Charlotte heard the ball before she saw it. Music floated upstairs and lured her out to the landing. It was remarkable how different she felt in a ball gown—like someone special, someone princessy.

Miss Charming and Miss Gardenside met her on the landing. Strangers in formalwear swirled through the front door, handing cloaks and hats to servants, laughing as they made their way to the great hall. Charlotte had to wonder where Mrs. Wattlesbrook found them all. A casting agency? The local YMCA? There must have been three dozen fresh bodies in Regency clothing. From this vantage, Charlotte couldn't see the police tape on Mallery's door or the bullet hole in the wall. Austenland was primped and pretty.

“Each time it's like the first time,” Miss Charming whispered. “Each time, I think, This is the ball when everything changes.”

“Does it change?” Miss Gardenside asked.

“Sort of. But maybe … not quite enough.”

Colonel Andrews strode to the bottom of the stairs. Like all the men that night, he wore a black jacket and breeches, white shirt and cravat, the Regency version of the tuxedo. He put one hand behind his back and lifted the other up, an invitation.

“Do not require me to grovel, Miss Elizabeth, for you know I will. Come to me and make me the happiest man in the world, or I will grieve to the heavens of the injustice. I will tantrum until the gods take pity and strike me dead to save me the agony of a broken heart. I beg you, be my lady!”
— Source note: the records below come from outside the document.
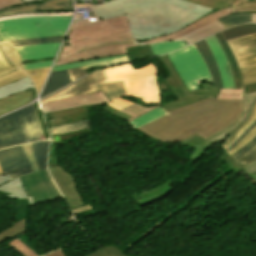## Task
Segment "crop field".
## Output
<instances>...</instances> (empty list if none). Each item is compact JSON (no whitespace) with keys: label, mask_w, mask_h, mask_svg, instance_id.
Listing matches in <instances>:
<instances>
[{"label":"crop field","mask_w":256,"mask_h":256,"mask_svg":"<svg viewBox=\"0 0 256 256\" xmlns=\"http://www.w3.org/2000/svg\"><path fill=\"white\" fill-rule=\"evenodd\" d=\"M93 9L105 19L126 14L138 42L172 33L214 11L182 0H113Z\"/></svg>","instance_id":"1"},{"label":"crop field","mask_w":256,"mask_h":256,"mask_svg":"<svg viewBox=\"0 0 256 256\" xmlns=\"http://www.w3.org/2000/svg\"><path fill=\"white\" fill-rule=\"evenodd\" d=\"M242 100L208 98L199 103L168 111V115L144 127V134L161 141L178 143L197 133L203 138L227 128L242 113Z\"/></svg>","instance_id":"2"},{"label":"crop field","mask_w":256,"mask_h":256,"mask_svg":"<svg viewBox=\"0 0 256 256\" xmlns=\"http://www.w3.org/2000/svg\"><path fill=\"white\" fill-rule=\"evenodd\" d=\"M136 45L126 17L97 22L74 20L55 65L126 54L125 48Z\"/></svg>","instance_id":"3"},{"label":"crop field","mask_w":256,"mask_h":256,"mask_svg":"<svg viewBox=\"0 0 256 256\" xmlns=\"http://www.w3.org/2000/svg\"><path fill=\"white\" fill-rule=\"evenodd\" d=\"M71 17H31L0 22V42L64 35Z\"/></svg>","instance_id":"4"},{"label":"crop field","mask_w":256,"mask_h":256,"mask_svg":"<svg viewBox=\"0 0 256 256\" xmlns=\"http://www.w3.org/2000/svg\"><path fill=\"white\" fill-rule=\"evenodd\" d=\"M43 139L45 138L32 104L0 118V149Z\"/></svg>","instance_id":"5"},{"label":"crop field","mask_w":256,"mask_h":256,"mask_svg":"<svg viewBox=\"0 0 256 256\" xmlns=\"http://www.w3.org/2000/svg\"><path fill=\"white\" fill-rule=\"evenodd\" d=\"M110 82L128 79L132 96L146 103H158V92L154 83L156 69L153 64L133 69L131 63L107 68Z\"/></svg>","instance_id":"6"},{"label":"crop field","mask_w":256,"mask_h":256,"mask_svg":"<svg viewBox=\"0 0 256 256\" xmlns=\"http://www.w3.org/2000/svg\"><path fill=\"white\" fill-rule=\"evenodd\" d=\"M185 85L192 90H200V83L213 84L208 68L194 45L168 54Z\"/></svg>","instance_id":"7"},{"label":"crop field","mask_w":256,"mask_h":256,"mask_svg":"<svg viewBox=\"0 0 256 256\" xmlns=\"http://www.w3.org/2000/svg\"><path fill=\"white\" fill-rule=\"evenodd\" d=\"M160 59L171 76L165 78V81L167 82L168 86L178 99L165 105H162V107L166 111L199 102L210 96L217 98L220 90H218L217 87L209 83H202L200 91L189 92L186 86L184 85L183 81L181 80L180 76L177 74L174 66L169 61L168 57L166 55H163L160 57Z\"/></svg>","instance_id":"8"},{"label":"crop field","mask_w":256,"mask_h":256,"mask_svg":"<svg viewBox=\"0 0 256 256\" xmlns=\"http://www.w3.org/2000/svg\"><path fill=\"white\" fill-rule=\"evenodd\" d=\"M256 100V83L244 86V93H243V113L239 120L225 129L222 132H219L208 139H203L197 134L181 141L180 143L185 144L187 146L195 148V152L192 156V160H196L200 158L203 153L214 145L217 142H221L229 133H231L245 118L251 104Z\"/></svg>","instance_id":"9"},{"label":"crop field","mask_w":256,"mask_h":256,"mask_svg":"<svg viewBox=\"0 0 256 256\" xmlns=\"http://www.w3.org/2000/svg\"><path fill=\"white\" fill-rule=\"evenodd\" d=\"M20 179L23 187L26 188L27 196H32L34 204L62 197L47 170L26 175Z\"/></svg>","instance_id":"10"},{"label":"crop field","mask_w":256,"mask_h":256,"mask_svg":"<svg viewBox=\"0 0 256 256\" xmlns=\"http://www.w3.org/2000/svg\"><path fill=\"white\" fill-rule=\"evenodd\" d=\"M108 82L109 80H108L106 68L97 69L92 73L86 75L85 77L81 78L80 80L74 82L73 84L61 89L60 91L40 101L41 103H43V102L66 98L70 96L99 92L98 90H94L92 85L104 84Z\"/></svg>","instance_id":"11"},{"label":"crop field","mask_w":256,"mask_h":256,"mask_svg":"<svg viewBox=\"0 0 256 256\" xmlns=\"http://www.w3.org/2000/svg\"><path fill=\"white\" fill-rule=\"evenodd\" d=\"M0 168L12 179L33 172L21 146L0 150Z\"/></svg>","instance_id":"12"},{"label":"crop field","mask_w":256,"mask_h":256,"mask_svg":"<svg viewBox=\"0 0 256 256\" xmlns=\"http://www.w3.org/2000/svg\"><path fill=\"white\" fill-rule=\"evenodd\" d=\"M239 68L256 64V33L228 40Z\"/></svg>","instance_id":"13"},{"label":"crop field","mask_w":256,"mask_h":256,"mask_svg":"<svg viewBox=\"0 0 256 256\" xmlns=\"http://www.w3.org/2000/svg\"><path fill=\"white\" fill-rule=\"evenodd\" d=\"M49 170L59 189L65 195L71 209L85 205L77 190L75 180L69 173L60 166Z\"/></svg>","instance_id":"14"},{"label":"crop field","mask_w":256,"mask_h":256,"mask_svg":"<svg viewBox=\"0 0 256 256\" xmlns=\"http://www.w3.org/2000/svg\"><path fill=\"white\" fill-rule=\"evenodd\" d=\"M103 102H109L107 97L103 94V92L70 97L66 99H61L57 101L47 102L41 104L43 112H52L67 108L85 106V105H94Z\"/></svg>","instance_id":"15"},{"label":"crop field","mask_w":256,"mask_h":256,"mask_svg":"<svg viewBox=\"0 0 256 256\" xmlns=\"http://www.w3.org/2000/svg\"><path fill=\"white\" fill-rule=\"evenodd\" d=\"M205 40L208 46L210 47L214 55L215 61L217 63L222 84H223V89H235L229 63L225 57V54L219 42L214 37V35Z\"/></svg>","instance_id":"16"},{"label":"crop field","mask_w":256,"mask_h":256,"mask_svg":"<svg viewBox=\"0 0 256 256\" xmlns=\"http://www.w3.org/2000/svg\"><path fill=\"white\" fill-rule=\"evenodd\" d=\"M231 13H236V10H231L230 8L227 9H222V10H217L211 14H208L207 16L197 20L196 22H193L192 24L188 25L187 27L173 33V34H169L167 36H161L152 40H148V41H144V42H140L139 44H148V43H152V42H159V41H168V40H174L190 31H193L203 25H206L216 19H219L221 17L227 16Z\"/></svg>","instance_id":"17"},{"label":"crop field","mask_w":256,"mask_h":256,"mask_svg":"<svg viewBox=\"0 0 256 256\" xmlns=\"http://www.w3.org/2000/svg\"><path fill=\"white\" fill-rule=\"evenodd\" d=\"M73 8L72 0H54L35 5H24L17 8H10L0 12V17L20 15L25 13H36L37 9H63Z\"/></svg>","instance_id":"18"},{"label":"crop field","mask_w":256,"mask_h":256,"mask_svg":"<svg viewBox=\"0 0 256 256\" xmlns=\"http://www.w3.org/2000/svg\"><path fill=\"white\" fill-rule=\"evenodd\" d=\"M61 43L44 44L35 46H26L15 48L22 62L30 61L34 59H40L45 57L55 56Z\"/></svg>","instance_id":"19"},{"label":"crop field","mask_w":256,"mask_h":256,"mask_svg":"<svg viewBox=\"0 0 256 256\" xmlns=\"http://www.w3.org/2000/svg\"><path fill=\"white\" fill-rule=\"evenodd\" d=\"M1 45H2L5 53L8 55V57L17 66H19L25 73H27L31 77V79H32V81H33V83H34V85H35V87H36V89L39 93V91H40V89H41V87H42V85H43V83H44V81H45V79H46V77L49 73L50 67L49 68H44V69H38V70L25 71L23 69V66H22L21 59H20L19 55L14 50V48L10 45V43L5 42V43H1ZM33 73H35V76H33Z\"/></svg>","instance_id":"20"},{"label":"crop field","mask_w":256,"mask_h":256,"mask_svg":"<svg viewBox=\"0 0 256 256\" xmlns=\"http://www.w3.org/2000/svg\"><path fill=\"white\" fill-rule=\"evenodd\" d=\"M128 61H130V59L127 54L118 55V56L106 57L102 59L60 65V66L54 67L52 71H58V70H64V69H70V68H76V67H82V66H86L87 69L90 70L97 67L108 66V65H113V64H118V63H123Z\"/></svg>","instance_id":"21"},{"label":"crop field","mask_w":256,"mask_h":256,"mask_svg":"<svg viewBox=\"0 0 256 256\" xmlns=\"http://www.w3.org/2000/svg\"><path fill=\"white\" fill-rule=\"evenodd\" d=\"M31 102V91L17 93L0 100V115Z\"/></svg>","instance_id":"22"},{"label":"crop field","mask_w":256,"mask_h":256,"mask_svg":"<svg viewBox=\"0 0 256 256\" xmlns=\"http://www.w3.org/2000/svg\"><path fill=\"white\" fill-rule=\"evenodd\" d=\"M71 84L67 70L52 72L41 98ZM40 98V99H41Z\"/></svg>","instance_id":"23"},{"label":"crop field","mask_w":256,"mask_h":256,"mask_svg":"<svg viewBox=\"0 0 256 256\" xmlns=\"http://www.w3.org/2000/svg\"><path fill=\"white\" fill-rule=\"evenodd\" d=\"M223 29H225V28L221 25V23L218 20H216V21H214L206 26H203L193 32H190L176 40H185L188 43L192 44L204 37H207V36L214 34L220 30H223Z\"/></svg>","instance_id":"24"},{"label":"crop field","mask_w":256,"mask_h":256,"mask_svg":"<svg viewBox=\"0 0 256 256\" xmlns=\"http://www.w3.org/2000/svg\"><path fill=\"white\" fill-rule=\"evenodd\" d=\"M195 45H196L198 51L200 52L201 56L203 57V59L205 60L207 66L209 68V71H210V74H211V76L213 78L214 84L216 86H218L219 89H222V85H221L218 69H217V66L215 64L214 58L212 56V53H211L210 49L208 48L207 44L203 40V41H201V42H199V43H197Z\"/></svg>","instance_id":"25"},{"label":"crop field","mask_w":256,"mask_h":256,"mask_svg":"<svg viewBox=\"0 0 256 256\" xmlns=\"http://www.w3.org/2000/svg\"><path fill=\"white\" fill-rule=\"evenodd\" d=\"M93 87L94 89L102 90L109 99L121 96H131L127 80Z\"/></svg>","instance_id":"26"},{"label":"crop field","mask_w":256,"mask_h":256,"mask_svg":"<svg viewBox=\"0 0 256 256\" xmlns=\"http://www.w3.org/2000/svg\"><path fill=\"white\" fill-rule=\"evenodd\" d=\"M216 38L218 39V41L220 42L225 54H226V57L230 63V67H231V71H232V74H233V78H234V83H235V87L236 89H242V82H241V77H240V73H239V70H238V66H237V63L232 55V52L230 50V48L228 47L225 39L223 38L221 32L218 33V34H215Z\"/></svg>","instance_id":"27"},{"label":"crop field","mask_w":256,"mask_h":256,"mask_svg":"<svg viewBox=\"0 0 256 256\" xmlns=\"http://www.w3.org/2000/svg\"><path fill=\"white\" fill-rule=\"evenodd\" d=\"M0 191L9 193L11 196H13L15 199L18 198H27L25 191L23 190V187L21 185L20 179H13L6 184L0 186ZM29 200V203L32 204V198H27Z\"/></svg>","instance_id":"28"},{"label":"crop field","mask_w":256,"mask_h":256,"mask_svg":"<svg viewBox=\"0 0 256 256\" xmlns=\"http://www.w3.org/2000/svg\"><path fill=\"white\" fill-rule=\"evenodd\" d=\"M32 149L40 170L46 169V160L49 148V141L32 143Z\"/></svg>","instance_id":"29"},{"label":"crop field","mask_w":256,"mask_h":256,"mask_svg":"<svg viewBox=\"0 0 256 256\" xmlns=\"http://www.w3.org/2000/svg\"><path fill=\"white\" fill-rule=\"evenodd\" d=\"M89 128H90L89 120H85V121H80V122L58 126V127H49L48 130L50 135H56L61 133L85 130Z\"/></svg>","instance_id":"30"},{"label":"crop field","mask_w":256,"mask_h":256,"mask_svg":"<svg viewBox=\"0 0 256 256\" xmlns=\"http://www.w3.org/2000/svg\"><path fill=\"white\" fill-rule=\"evenodd\" d=\"M188 44L184 41L168 42V43H155L151 44V48L155 56L162 55L165 53L173 52L181 47L187 46Z\"/></svg>","instance_id":"31"},{"label":"crop field","mask_w":256,"mask_h":256,"mask_svg":"<svg viewBox=\"0 0 256 256\" xmlns=\"http://www.w3.org/2000/svg\"><path fill=\"white\" fill-rule=\"evenodd\" d=\"M256 32V24H246L243 26H236L222 31L226 40Z\"/></svg>","instance_id":"32"},{"label":"crop field","mask_w":256,"mask_h":256,"mask_svg":"<svg viewBox=\"0 0 256 256\" xmlns=\"http://www.w3.org/2000/svg\"><path fill=\"white\" fill-rule=\"evenodd\" d=\"M166 112L163 111L160 107L154 110H151L143 115H141L140 117L134 119L133 121H131V125L133 126V128H138L158 117H161L163 115H165Z\"/></svg>","instance_id":"33"},{"label":"crop field","mask_w":256,"mask_h":256,"mask_svg":"<svg viewBox=\"0 0 256 256\" xmlns=\"http://www.w3.org/2000/svg\"><path fill=\"white\" fill-rule=\"evenodd\" d=\"M219 21L225 28L245 22H251V13L232 14L222 19H219Z\"/></svg>","instance_id":"34"},{"label":"crop field","mask_w":256,"mask_h":256,"mask_svg":"<svg viewBox=\"0 0 256 256\" xmlns=\"http://www.w3.org/2000/svg\"><path fill=\"white\" fill-rule=\"evenodd\" d=\"M127 51L131 61L154 56L149 45L128 48Z\"/></svg>","instance_id":"35"},{"label":"crop field","mask_w":256,"mask_h":256,"mask_svg":"<svg viewBox=\"0 0 256 256\" xmlns=\"http://www.w3.org/2000/svg\"><path fill=\"white\" fill-rule=\"evenodd\" d=\"M186 1L207 6L213 9H222V8L230 7L235 0H186Z\"/></svg>","instance_id":"36"},{"label":"crop field","mask_w":256,"mask_h":256,"mask_svg":"<svg viewBox=\"0 0 256 256\" xmlns=\"http://www.w3.org/2000/svg\"><path fill=\"white\" fill-rule=\"evenodd\" d=\"M62 38H63V36H57V37H50V38L13 41V42H10V43L12 44L13 47H17V46H25V45H35V44H43V43L61 42Z\"/></svg>","instance_id":"37"},{"label":"crop field","mask_w":256,"mask_h":256,"mask_svg":"<svg viewBox=\"0 0 256 256\" xmlns=\"http://www.w3.org/2000/svg\"><path fill=\"white\" fill-rule=\"evenodd\" d=\"M25 224H26V219H24L18 223H15L8 229L0 232V242L4 241L6 239H9L12 236H15V235L25 231Z\"/></svg>","instance_id":"38"},{"label":"crop field","mask_w":256,"mask_h":256,"mask_svg":"<svg viewBox=\"0 0 256 256\" xmlns=\"http://www.w3.org/2000/svg\"><path fill=\"white\" fill-rule=\"evenodd\" d=\"M18 69L6 58L0 48V78L15 73L19 71Z\"/></svg>","instance_id":"39"},{"label":"crop field","mask_w":256,"mask_h":256,"mask_svg":"<svg viewBox=\"0 0 256 256\" xmlns=\"http://www.w3.org/2000/svg\"><path fill=\"white\" fill-rule=\"evenodd\" d=\"M84 256H127L124 253H122L119 249H117L112 244L105 246L101 249H98L96 251H93L89 254H86Z\"/></svg>","instance_id":"40"},{"label":"crop field","mask_w":256,"mask_h":256,"mask_svg":"<svg viewBox=\"0 0 256 256\" xmlns=\"http://www.w3.org/2000/svg\"><path fill=\"white\" fill-rule=\"evenodd\" d=\"M230 8H236L238 12L256 13V0H236Z\"/></svg>","instance_id":"41"},{"label":"crop field","mask_w":256,"mask_h":256,"mask_svg":"<svg viewBox=\"0 0 256 256\" xmlns=\"http://www.w3.org/2000/svg\"><path fill=\"white\" fill-rule=\"evenodd\" d=\"M255 119H256V105H255L249 119L233 134V136L226 142V144L224 146H222V148L225 150L232 143V141L239 134H241Z\"/></svg>","instance_id":"42"},{"label":"crop field","mask_w":256,"mask_h":256,"mask_svg":"<svg viewBox=\"0 0 256 256\" xmlns=\"http://www.w3.org/2000/svg\"><path fill=\"white\" fill-rule=\"evenodd\" d=\"M244 85L256 82V65L240 69Z\"/></svg>","instance_id":"43"},{"label":"crop field","mask_w":256,"mask_h":256,"mask_svg":"<svg viewBox=\"0 0 256 256\" xmlns=\"http://www.w3.org/2000/svg\"><path fill=\"white\" fill-rule=\"evenodd\" d=\"M158 107V106H156ZM156 107H152V108H146V107H143V106H140V105H137V104H134L130 107H127L121 111H124L126 113H128L129 115H131L133 118L130 119L129 121L133 120L134 118L140 116L141 114H143L144 112L150 110V109H153V108H156Z\"/></svg>","instance_id":"44"},{"label":"crop field","mask_w":256,"mask_h":256,"mask_svg":"<svg viewBox=\"0 0 256 256\" xmlns=\"http://www.w3.org/2000/svg\"><path fill=\"white\" fill-rule=\"evenodd\" d=\"M7 244L11 245L15 250H17L23 256H37L33 253L29 248H27L23 243L19 240L14 239Z\"/></svg>","instance_id":"45"},{"label":"crop field","mask_w":256,"mask_h":256,"mask_svg":"<svg viewBox=\"0 0 256 256\" xmlns=\"http://www.w3.org/2000/svg\"><path fill=\"white\" fill-rule=\"evenodd\" d=\"M221 159L223 161H225L227 163V165L229 166V168H231L236 173L245 170L236 160L231 158L227 152H225V154L222 155Z\"/></svg>","instance_id":"46"},{"label":"crop field","mask_w":256,"mask_h":256,"mask_svg":"<svg viewBox=\"0 0 256 256\" xmlns=\"http://www.w3.org/2000/svg\"><path fill=\"white\" fill-rule=\"evenodd\" d=\"M243 90H222L219 99H242Z\"/></svg>","instance_id":"47"},{"label":"crop field","mask_w":256,"mask_h":256,"mask_svg":"<svg viewBox=\"0 0 256 256\" xmlns=\"http://www.w3.org/2000/svg\"><path fill=\"white\" fill-rule=\"evenodd\" d=\"M255 147H256V136L231 156L237 160L238 158H240L241 156H243L244 154H246L247 152H249Z\"/></svg>","instance_id":"48"},{"label":"crop field","mask_w":256,"mask_h":256,"mask_svg":"<svg viewBox=\"0 0 256 256\" xmlns=\"http://www.w3.org/2000/svg\"><path fill=\"white\" fill-rule=\"evenodd\" d=\"M25 77H27V75L24 72L19 71L15 74H12L10 76H7L5 78L0 79V86H3L5 84L14 82L16 80H19V79H22V78H25Z\"/></svg>","instance_id":"49"},{"label":"crop field","mask_w":256,"mask_h":256,"mask_svg":"<svg viewBox=\"0 0 256 256\" xmlns=\"http://www.w3.org/2000/svg\"><path fill=\"white\" fill-rule=\"evenodd\" d=\"M243 167L256 161V148L237 160Z\"/></svg>","instance_id":"50"},{"label":"crop field","mask_w":256,"mask_h":256,"mask_svg":"<svg viewBox=\"0 0 256 256\" xmlns=\"http://www.w3.org/2000/svg\"><path fill=\"white\" fill-rule=\"evenodd\" d=\"M52 15H73V13L25 14V15H20V16H12V17L0 18V21L9 20V19L25 18V17H31V16H52Z\"/></svg>","instance_id":"51"},{"label":"crop field","mask_w":256,"mask_h":256,"mask_svg":"<svg viewBox=\"0 0 256 256\" xmlns=\"http://www.w3.org/2000/svg\"><path fill=\"white\" fill-rule=\"evenodd\" d=\"M69 75L72 79V82L78 80L79 78L83 77L87 74V70L85 67L83 68H76V69H70L68 70Z\"/></svg>","instance_id":"52"},{"label":"crop field","mask_w":256,"mask_h":256,"mask_svg":"<svg viewBox=\"0 0 256 256\" xmlns=\"http://www.w3.org/2000/svg\"><path fill=\"white\" fill-rule=\"evenodd\" d=\"M22 147H23V149H24V151H25V153H26V155H27V157H28V159H29V161H30L34 171L35 172L38 171L39 169H38L35 157L33 155V152H32V149H31V145L28 144V145H24Z\"/></svg>","instance_id":"53"},{"label":"crop field","mask_w":256,"mask_h":256,"mask_svg":"<svg viewBox=\"0 0 256 256\" xmlns=\"http://www.w3.org/2000/svg\"><path fill=\"white\" fill-rule=\"evenodd\" d=\"M110 102L111 103H107V104H109V105H111V106H113V107H115L119 110L133 104V103H130V102L124 100L123 98L111 99Z\"/></svg>","instance_id":"54"},{"label":"crop field","mask_w":256,"mask_h":256,"mask_svg":"<svg viewBox=\"0 0 256 256\" xmlns=\"http://www.w3.org/2000/svg\"><path fill=\"white\" fill-rule=\"evenodd\" d=\"M256 135V128L251 131L242 141H240L232 150H230L228 153L231 155L235 151H237L239 148H241L243 145H245L248 141H250L254 136Z\"/></svg>","instance_id":"55"},{"label":"crop field","mask_w":256,"mask_h":256,"mask_svg":"<svg viewBox=\"0 0 256 256\" xmlns=\"http://www.w3.org/2000/svg\"><path fill=\"white\" fill-rule=\"evenodd\" d=\"M54 60L51 61H45V62H40V63H33V64H25L23 65L25 70H30V69H38V68H43V67H49L52 65Z\"/></svg>","instance_id":"56"},{"label":"crop field","mask_w":256,"mask_h":256,"mask_svg":"<svg viewBox=\"0 0 256 256\" xmlns=\"http://www.w3.org/2000/svg\"><path fill=\"white\" fill-rule=\"evenodd\" d=\"M21 4H24L22 0H0V11L7 7Z\"/></svg>","instance_id":"57"},{"label":"crop field","mask_w":256,"mask_h":256,"mask_svg":"<svg viewBox=\"0 0 256 256\" xmlns=\"http://www.w3.org/2000/svg\"><path fill=\"white\" fill-rule=\"evenodd\" d=\"M256 127V121L255 123L249 128L247 129L234 143L233 145L227 149L226 151L228 152L230 149H232L241 139H243L252 129H254Z\"/></svg>","instance_id":"58"},{"label":"crop field","mask_w":256,"mask_h":256,"mask_svg":"<svg viewBox=\"0 0 256 256\" xmlns=\"http://www.w3.org/2000/svg\"><path fill=\"white\" fill-rule=\"evenodd\" d=\"M255 103H256V101L253 103V105H252V107H251V109H250L248 115L246 116L245 120H244L231 134H229V135L221 142L220 146L224 145V143L232 136V134L248 119V117H249V115H250V113H251V110H252L253 106L255 105Z\"/></svg>","instance_id":"59"},{"label":"crop field","mask_w":256,"mask_h":256,"mask_svg":"<svg viewBox=\"0 0 256 256\" xmlns=\"http://www.w3.org/2000/svg\"><path fill=\"white\" fill-rule=\"evenodd\" d=\"M244 168L246 169L245 172L247 174H251L253 172H256V162H254V163H252V164H250V165H248V166H246Z\"/></svg>","instance_id":"60"},{"label":"crop field","mask_w":256,"mask_h":256,"mask_svg":"<svg viewBox=\"0 0 256 256\" xmlns=\"http://www.w3.org/2000/svg\"><path fill=\"white\" fill-rule=\"evenodd\" d=\"M87 210H91L90 205L79 207V208L73 209L71 211L73 214H75V213H79V212H83V211H87Z\"/></svg>","instance_id":"61"},{"label":"crop field","mask_w":256,"mask_h":256,"mask_svg":"<svg viewBox=\"0 0 256 256\" xmlns=\"http://www.w3.org/2000/svg\"><path fill=\"white\" fill-rule=\"evenodd\" d=\"M8 180H10V177L9 175H3V176H0V185L7 182Z\"/></svg>","instance_id":"62"},{"label":"crop field","mask_w":256,"mask_h":256,"mask_svg":"<svg viewBox=\"0 0 256 256\" xmlns=\"http://www.w3.org/2000/svg\"><path fill=\"white\" fill-rule=\"evenodd\" d=\"M45 256H65V255L63 254L61 249H59V250H57V251H55V252H53V253H51L49 255H45Z\"/></svg>","instance_id":"63"},{"label":"crop field","mask_w":256,"mask_h":256,"mask_svg":"<svg viewBox=\"0 0 256 256\" xmlns=\"http://www.w3.org/2000/svg\"><path fill=\"white\" fill-rule=\"evenodd\" d=\"M252 22H256V14L252 13Z\"/></svg>","instance_id":"64"},{"label":"crop field","mask_w":256,"mask_h":256,"mask_svg":"<svg viewBox=\"0 0 256 256\" xmlns=\"http://www.w3.org/2000/svg\"><path fill=\"white\" fill-rule=\"evenodd\" d=\"M251 178H253L256 181V173L249 175Z\"/></svg>","instance_id":"65"},{"label":"crop field","mask_w":256,"mask_h":256,"mask_svg":"<svg viewBox=\"0 0 256 256\" xmlns=\"http://www.w3.org/2000/svg\"><path fill=\"white\" fill-rule=\"evenodd\" d=\"M0 175H2V172H1V170H0Z\"/></svg>","instance_id":"66"}]
</instances>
Miss Charming pressed her gloved hands to her chest and gasped with delight, then jogged down the stairs with much roiling and shaking in her upper regions. Colonel Andrews flew up the stairs to meet her halfway, as if he could not wait another moment to touch her.

He took her hand, kissed it, then sighed to the ceiling. “She is a goddess, I say. A goddess!”
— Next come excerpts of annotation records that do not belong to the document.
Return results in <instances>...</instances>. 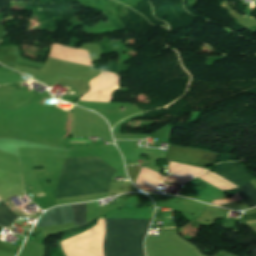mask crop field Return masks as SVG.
<instances>
[{
	"instance_id": "obj_1",
	"label": "crop field",
	"mask_w": 256,
	"mask_h": 256,
	"mask_svg": "<svg viewBox=\"0 0 256 256\" xmlns=\"http://www.w3.org/2000/svg\"><path fill=\"white\" fill-rule=\"evenodd\" d=\"M114 172L116 170L97 157L67 158L59 180L108 175ZM110 176L59 181L56 199L107 192Z\"/></svg>"
},
{
	"instance_id": "obj_2",
	"label": "crop field",
	"mask_w": 256,
	"mask_h": 256,
	"mask_svg": "<svg viewBox=\"0 0 256 256\" xmlns=\"http://www.w3.org/2000/svg\"><path fill=\"white\" fill-rule=\"evenodd\" d=\"M149 223L139 219H107L105 256H143V237Z\"/></svg>"
},
{
	"instance_id": "obj_3",
	"label": "crop field",
	"mask_w": 256,
	"mask_h": 256,
	"mask_svg": "<svg viewBox=\"0 0 256 256\" xmlns=\"http://www.w3.org/2000/svg\"><path fill=\"white\" fill-rule=\"evenodd\" d=\"M216 157L217 154L169 145L164 159L205 169Z\"/></svg>"
},
{
	"instance_id": "obj_4",
	"label": "crop field",
	"mask_w": 256,
	"mask_h": 256,
	"mask_svg": "<svg viewBox=\"0 0 256 256\" xmlns=\"http://www.w3.org/2000/svg\"><path fill=\"white\" fill-rule=\"evenodd\" d=\"M215 167L216 170L213 173L221 176L222 178L237 185L238 187L248 181L250 182L251 180H253L249 173L237 162L220 163L218 165H215ZM213 173L207 170L204 174L210 176L211 178L217 180L218 182L224 184L231 189L236 187Z\"/></svg>"
},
Miss Charming's eyes sparkled, and she seemed about to cry but giggled instead as he led her away.

Before Charlotte and Miss Gardenside could descend the staircase, Eddie appeared, waiting at the bottom. He did not look at Charlotte.

“Miss Gardenside, I must speak out. I, for one, find your behavior this evening abominable.”

“I beg your pardon?” Miss Gardenside asked with mock offense.

“As you should. Think on the other ladies, Miss Gardenside. Think on their delicate natures, their wounded vanities. It is not enough for you to be merely attractive, but must you outshine your entire sex so egregiously? I say, for shame.”